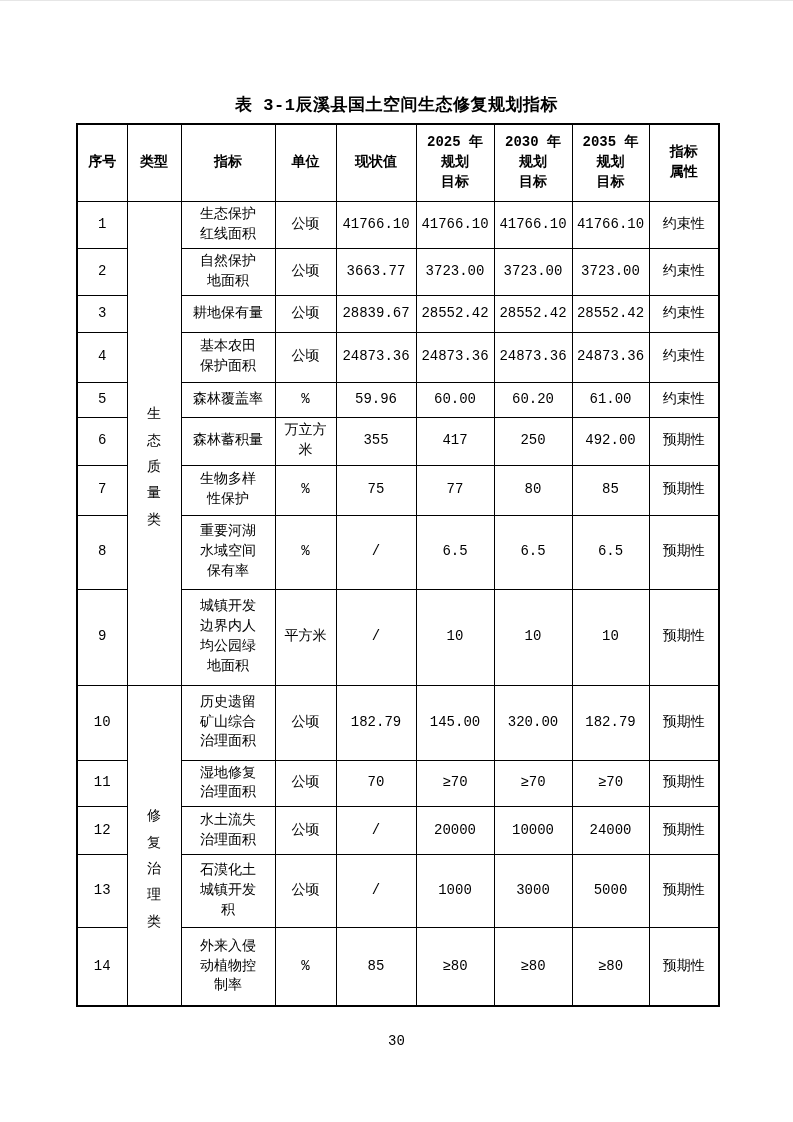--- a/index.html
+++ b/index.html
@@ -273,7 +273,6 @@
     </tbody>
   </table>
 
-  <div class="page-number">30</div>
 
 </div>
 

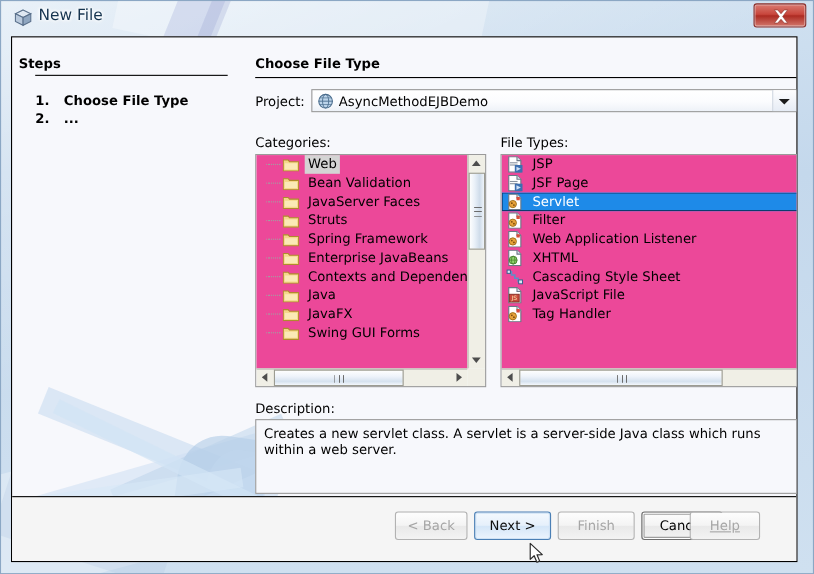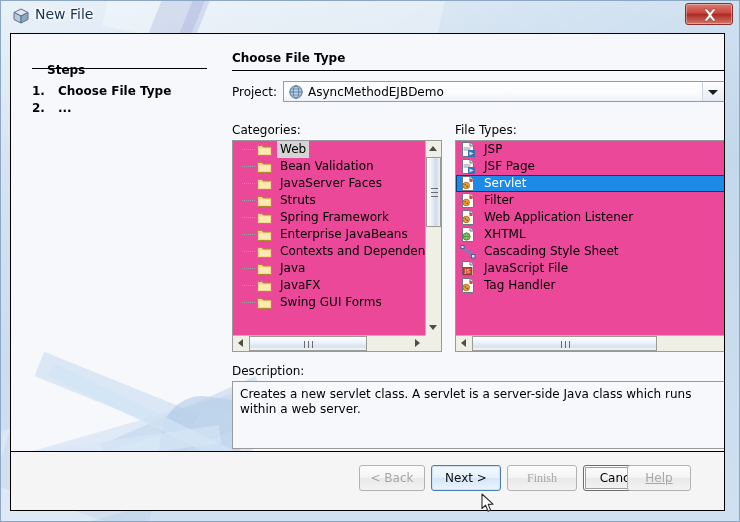--- a/index.html
+++ b/index.html
@@ -71,7 +71,7 @@
 
   
   #steps-panel{position:absolute;left:0;top:0;width:210px;height:100%;}
-  #steps-title{position:absolute;left:36px;top:17px;font-weight:bold;font-size:12px;margin-top:12px;}
+  #steps-title{position:absolute;left:6px;top:17px;font-weight:bold;font-size:12px;}
   #steps-rule{position:absolute;left:21px;top:34px;width:175px;height:1px;background:#000;}
   .step-row{position:absolute;left:21px;font-size:12px;font-weight:bold;white-space:nowrap;}
   .step-num{display:inline-block;width:26px;}

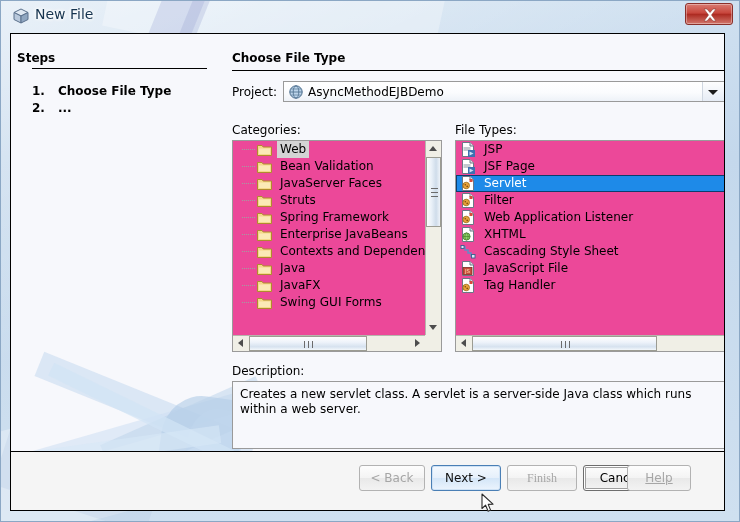--- a/index.html
+++ b/index.html
@@ -200,7 +200,7 @@
   }
   #btn-back  {left:348px;width:66px;}
   #btn-next  {left:420px;width:70px;}
-  #btn-finish{left:496px;width:70px;font-family:Liberation Serif, serif;}
+  #btn-finish{left:496px;width:70px;}
   #btn-cancel{left:572px;width:74px;}
   #btn-help  {left:616px;width:64px;text-decoration:underline;}
 

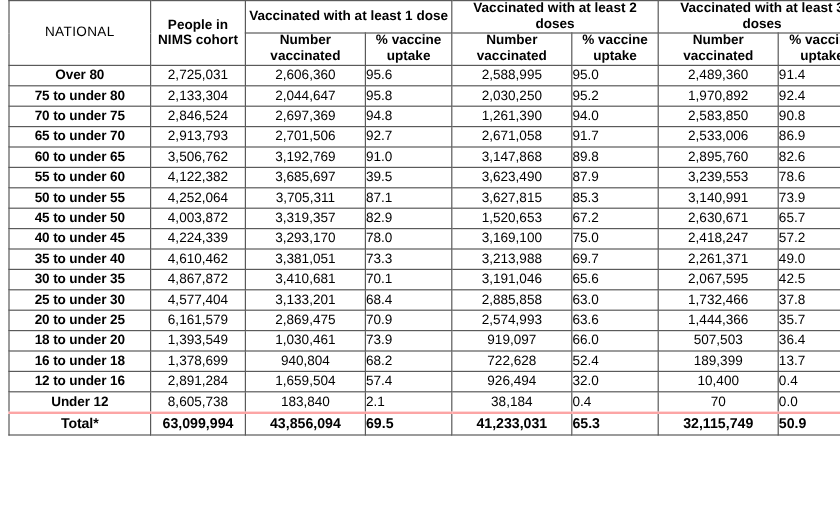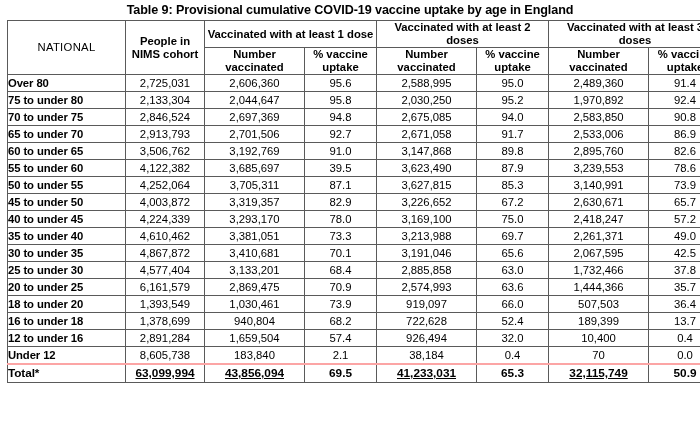--- a/index.html
+++ b/index.html
@@ -123,7 +123,6 @@
 
 <div id="page">
 
-  <div class="table-title">Table 9: Provisional cumulative COVID-19 vaccine uptake by age in England</div>
 
   <div class="table-wrap">
     <table class="uptake">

-- -- --

▸ GOAL OF THE EXERCISE: Every record, from top to bottom, gets written out exactly; no picture goes into the copy.

▸ RESULT OF THE EXERCISE:
--- a/index.html
+++ b/index.html
@@ -273,7 +273,6 @@
     </tbody>
   </table>
 
-  <div class="page-number">30</div>
 
 </div>
 

--- a/index.html
+++ b/index.html
@@ -71,7 +71,7 @@
 
   
   #steps-panel{position:absolute;left:0;top:0;width:210px;height:100%;}
-  #steps-title{position:absolute;left:36px;top:17px;font-weight:bold;font-size:12px;margin-top:12px;}
+  #steps-title{position:absolute;left:6px;top:17px;font-weight:bold;font-size:12px;}
   #steps-rule{position:absolute;left:21px;top:34px;width:175px;height:1px;background:#000;}
   .step-row{position:absolute;left:21px;font-size:12px;font-weight:bold;white-space:nowrap;}
   .step-num{display:inline-block;width:26px;}

--- a/index.html
+++ b/index.html
@@ -200,7 +200,7 @@
   }
   #btn-back  {left:348px;width:66px;}
   #btn-next  {left:420px;width:70px;}
-  #btn-finish{left:496px;width:70px;font-family:Liberation Serif, serif;}
+  #btn-finish{left:496px;width:70px;}
   #btn-cancel{left:572px;width:74px;}
   #btn-help  {left:616px;width:64px;text-decoration:underline;}
 

--- a/index.html
+++ b/index.html
@@ -123,7 +123,6 @@
 
 <div id="page">
 
-  <div class="table-title">Table 9: Provisional cumulative COVID-19 vaccine uptake by age in England</div>
 
   <div class="table-wrap">
     <table class="uptake">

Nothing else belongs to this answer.